29 – Enfrentar a pobreza não é sinônimo de enfrentar os pobres.

O desenvolvimento urbano fica suficientemente efetivo quando, presente em todo o território urbano, é tangível a todas as pessoas que vivem nesse território. Não há desenvolvimento urbano efetivo quando ocorrem a pobreza e a exclusão. Mesmo que a definição do termo “pobreza” seja passível de debates e possa variar conforme recortes territoriais e temporais, a ocorrência da pobreza inviabiliza o reconhecimento da plenitude do desenvolvimento urbano. Ainda que as feições do termo “exclusão” venham a ser distinguidas das exclusividades socialmente aceitas recorrentemente promovidas dentre as dinâmicas econômicas, a efetividade do desenvolvimento urbano fica limitada pela seletividade que desfavorece o acesso ao uso de espaços, bens e serviços públicos, sejam ruas, travessas, parques, praças, áreas verdes, corpos d’água, estabelecimentos de assistência à saúde, equipamentos para práticas esportivas, lazer etc..

O enfrentamento da pobreza não é sinônimo do enfrentamento dos pobres.
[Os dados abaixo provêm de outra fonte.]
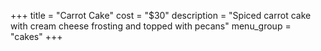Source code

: +++
title = "Carrot Cake"
cost = "$30"
description = "Spiced carrot cake with cream cheese frosting and topped with pecans"
menu_group = "cakes"
+++
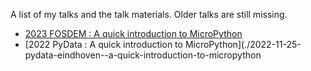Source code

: A list of my talks and the talk materials. Older talks are still missing.

- [2023 FOSDEM : A quick introduction to MicroPython](./2023-02-05-fosdem--a-quick-introduction-to-micropython)
- [2022 PyData : A quick introduction to MicroPython](./2022-11-25-pydata-eindhoven--a-quick-introduction-to-micropython
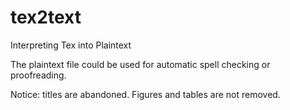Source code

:tex2text
========

Interpreting Tex into Plaintext

The plaintext file could be used for automatic spell checking or proofreading.

Notice: titles are abandoned. Figures and tables are not removed.
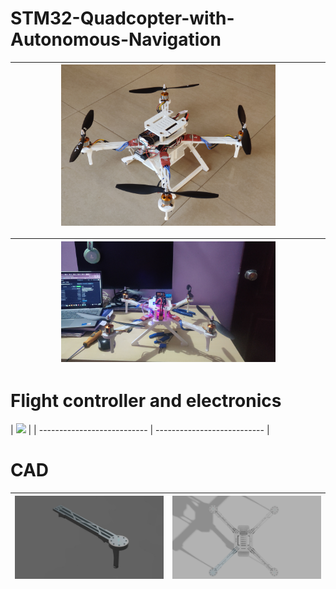 # STM32-Quadcopter-with-Autonomous-Navigation



| <img src="IMAGES/IMG_20250324_160325.jpg"  width=70%> |
| --------------------------- | 

| <img src="IMAGES/IMG_20250316_21151730.jpg"  width=70%> |
| --------------------------- | 






#  Flight controller and electronics

 | <img src="IMAGES/IMG_20250222_185927.jpg" width=60% > |
| --------------------------- | --------------------------- |

# CAD

| <img src="IMAGES/IMG-20250222-WA0041.jpg" > | <img src="IMAGES/COMBINED v12.png" > |
| --------------------------- | --------------------------- |

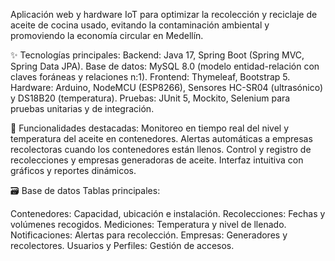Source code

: Aplicación web y hardware IoT para optimizar la recolección y reciclaje de aceite de cocina usado, evitando la contaminación ambiental y promoviendo la economía circular en Medellín.

✨ Tecnologías principales: Backend: Java 17, Spring Boot (Spring MVC, Spring Data JPA). Base de datos: MySQL 8.0 (modelo entidad-relación con claves foráneas y relaciones n:1). Frontend: Thymeleaf, Bootstrap 5. Hardware: Arduino, NodeMCU (ESP8266), Sensores HC-SR04 (ultrasónico) y DS18B20 (temperatura). Pruebas: JUnit 5, Mockito, Selenium para pruebas unitarias y de integración.

🚀 Funcionalidades destacadas: Monitoreo en tiempo real del nivel y temperatura del aceite en contenedores. Alertas automáticas a empresas recolectoras cuando los contenedores están llenos. Control y registro de recolecciones y empresas generadoras de aceite. Interfaz intuitiva con gráficos y reportes dinámicos.

🗃️ Base de datos Tablas principales:

Contenedores: Capacidad, ubicación e instalación. Recolecciones: Fechas y volúmenes recogidos. Mediciones: Temperatura y nivel de llenado. Notificaciones: Alertas para recolección. Empresas: Generadores y recolectores. Usuarios y Perfiles: Gestión de accesos.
O enfrentamento da pobreza depende da conjugação de ações de pessoas, segmentos sociais, agentes urbanos, e não abrange aversão a pessoas em situação de pobreza. O enfrentamento dos pobres decorre dessa aversão e pode ser representado pelo termo “aporofobia” e, ao menos, pelas expressões “arquitetura hostil” e “arquitetura antipobre”. Reportagens jornalísticas ecoam esse termo e essas expressões: https://www.bbc.com/portuguese/brasil-59898188, de 06/01/2022; https://noticias.uol.com.br/cotidiano/ultimas-noticias/2022/08/09/aporofobia-10-exemplos-para-nao-seguir.htm, 09/08/2022; e https://blog.archtrends.com/aporofobia/, de 08/11/2023.

Considerando que pessoas em situação de rua exemplificam pessoas em situação de pobreza, fica possível perceber feições dessa arquitetura nos espaços arquitetônicos e urbanos: gotejamento intencional sobre calçadas; gotejamento intencional sob marquises; aspersores de água que extrapolam intencionalmente jardins e canteiros; pedras e pedregulhos sob marquises e/ou sobre muretas; estacas e espículas sobre muretas e/ou entre bancos. Não afasto o reconhecimento da aplicabilidade das expressões “urbanismo hostil” e “urbanismo antipobre”, as quais poderiam ser representadas por fragmentos e/ou porções do território urbano seletivamente acessíveis, de maneira a serem intangíveis às pessoas em situação de rua. Esses fragmentos e/ou essas porções territoriais são, além, intangíveis a pessoas que não se encontram em situação de rua e/ou pobreza.

O enfrentamento da pobreza é multidisciplinar e transversalizado. É necessária a coleta periódica de resíduos sólidos urbanos para que sejam reduzidos riscos à saúde humana. É pertinente a promoção de níveis de instrução para que trabalhos e serviços possam ser organizados e cumpridos. É relevante alguma infraestrutura de mobilidade e/ou transporte para que estudos, lazeres e trabalhos sejam alcançáveis. Em linguajar curto e, mesmo, coloquial, “como proceder perante a pobreza é questão de políticas públicas” e “como proceder perante o pobre é questão de foro íntimo”.